A new report from the Bureau of Justice Statistics, "Contacts Between Police and the Public, 2005," says that while the number of citizens of all races stopped or searched by law enforcement has dropped since 2002, minorities are still more likely than whites to be searched, arrested, and/or have force used against them.
From the report (PDF format):
• In both 2002 and 2005, white, black, and Hispanic drivers were stopped by police at similar rates, while blacks and Hispanics were more likely than whites to be searched by police.
• Male drivers were 3 times more likely than female drivers to be arrested, and black drivers were twice as likely as white drivers to be arrested.
• In both 2002 and 2005, blacks and Hispanics experienced police use of force at higher rates than whites.
• Blacks (4.4%) and Hispanics (2.3%) were more likely than whites (1.2%) to experience use of force during contact with police in 2005. Blacks accounted for 1 out of 10 contacts with police but 1 out of 4 contacts where force was used.
Further, perceptions about whether contact with police was justified vary by race:
Blacks (82.2%) were less likely than whites (91.6%) to feel the police acted properly during a contact. Racial differences in opinion about police behavior were not found across all types of contacts. No differences were found in the percentages of whites and blacks who felt the police behaved properly when helping with a traffic accident or providing assistance, such as giving directions.
While the majority of stopped drivers felt police had a legitimate reason for stopping them, driver opinion was not consistent across racial/ethnic categories. White (87.6%) and Hispanic drivers (85.1%) were more likely than black drivers (76.8%) to feel the stop was legitimate.
Driver opinion also varied depending on the reason for the traffic stop. A smaller percentage of black drivers stopped because of a vehicle defect (66.5%) or a record check (72.2%) felt they were stopped for a legitimate reason compared to white drivers pulled over for the same reasons (90.5% and 91.8%, respectively).
The authors of the report say findings of racial disparities are not evidence that minorities are treated differently, and "might be explained by countless other factors and circumstances that were not taken into account in the analysis."

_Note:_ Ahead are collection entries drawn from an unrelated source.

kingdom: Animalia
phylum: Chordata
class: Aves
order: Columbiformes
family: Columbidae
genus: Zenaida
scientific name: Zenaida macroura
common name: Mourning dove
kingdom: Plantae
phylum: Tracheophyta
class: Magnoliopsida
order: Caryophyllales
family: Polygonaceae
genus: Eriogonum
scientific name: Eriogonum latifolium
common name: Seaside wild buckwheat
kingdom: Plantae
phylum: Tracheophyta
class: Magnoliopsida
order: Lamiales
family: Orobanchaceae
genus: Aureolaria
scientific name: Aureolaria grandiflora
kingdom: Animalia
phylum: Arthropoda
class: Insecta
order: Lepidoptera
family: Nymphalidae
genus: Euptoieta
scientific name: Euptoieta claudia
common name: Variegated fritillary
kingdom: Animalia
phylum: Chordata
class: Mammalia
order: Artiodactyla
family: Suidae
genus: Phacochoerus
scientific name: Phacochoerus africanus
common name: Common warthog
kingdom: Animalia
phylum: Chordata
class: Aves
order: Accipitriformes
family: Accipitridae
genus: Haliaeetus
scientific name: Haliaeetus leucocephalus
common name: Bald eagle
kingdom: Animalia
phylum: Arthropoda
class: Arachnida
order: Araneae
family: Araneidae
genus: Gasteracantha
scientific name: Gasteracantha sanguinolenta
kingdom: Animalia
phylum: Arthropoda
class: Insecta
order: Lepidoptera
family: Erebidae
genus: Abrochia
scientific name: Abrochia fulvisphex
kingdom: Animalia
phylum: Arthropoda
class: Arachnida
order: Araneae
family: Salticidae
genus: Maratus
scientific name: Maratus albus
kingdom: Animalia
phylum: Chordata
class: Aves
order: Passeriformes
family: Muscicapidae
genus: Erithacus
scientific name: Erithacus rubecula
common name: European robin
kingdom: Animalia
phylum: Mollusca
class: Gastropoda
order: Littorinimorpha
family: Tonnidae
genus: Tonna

The ACLU takes a somewhat different view. Dennis Parker, Director of the ACLU's Racial Justice Project, stated in a recent press release:
"These findings demonstrate clear and significant racial disparities in the way in which motorists are treated once they have been stopped by law enforcement. The report found that blacks and Hispanics were roughly three times as likely to be searched during a traffic stop, blacks were twice as likely to be arrested and blacks were nearly four times as likely to experience the threat or use of force during interactions with the police.
And while the Department of Justice says that the higher rate of searches of blacks and Hispanics is not necessarily the result of racial bias, it begs a critical question: why are blacks and Hispanics subject to searches disproportionately? It's a question that needs to be answered."
There are also questions regarding why the Justice Department does not provide breakdown by race of cases where evidence of a crime was found following a search. The ACLU believes that this would show that many such searches are not justified:
"Moreover, there was a significant figure left out of this report - the racial breakdown of the number of searches that resulted in the discovery of illegal contraband. Previous reports demonstrated that while black and Hispanic drivers were more likely than whites to be searched by law enforcement during traffic stops, they were less likely to be harboring contraband. In 2005 the Justice Department went so far as to try to conceal these numbers. They even demoted the official, Lawrence A. Greenfeld, who compiled them. This report makes no mention of the racial breakdown of the hit rate. It's an eerie silence and the Justice Department needs to explain why this is not in the report."
The press release mentions a letter to U.S. Attorney General Alberto Gonzales in Aug. of 2005 from The Leadership Conference on Civil Rights signed by several prominent civil rights leaders regarding the suppression of the findings:
We are deeply concerned and dismayed by the reported efforts of political appointees in the Department to suppress or downplay these important findings. All of us who care about the fair administration of justice, including law enforcement agencies across the country, rely on the unbiased and apolitical work of BJS. Its reports are the gold standard for analysis of the state of our nation's criminal justice system. Integrity in law enforcement research should be a bedrock principle of the Department's work in this area. Attempts to undermine that integrity should not be tolerated.
Most importantly, the results of this study indicate a pressing need for the Administration to do more to address the persistent problem of racial profiling in America.
As we have argued in the past, racial profiling violates our nation's basic constitutional commitment to equality before the law. Racial profiling is also contrary to effective law enforcement -- whether used as a tool in the war against drugs or the war against terrorism, profiling fuels the perception in minority communities that the criminal justice system is unfair and undermines the trust between the police and the communities they serve.
The recent BJS study confirms that profiling by federal, state, and local law enforcement agencies is widespread, and that, despite the efforts of some states and local law enforcement agencies to address this problem, federal legislation is necessary.
There is no indication if A.G. Gonzales has any recollection of remembering if he received the letter or read it, but this appears to be more evidence that political influence in the Department of Justice is undermining civil rights enforcement.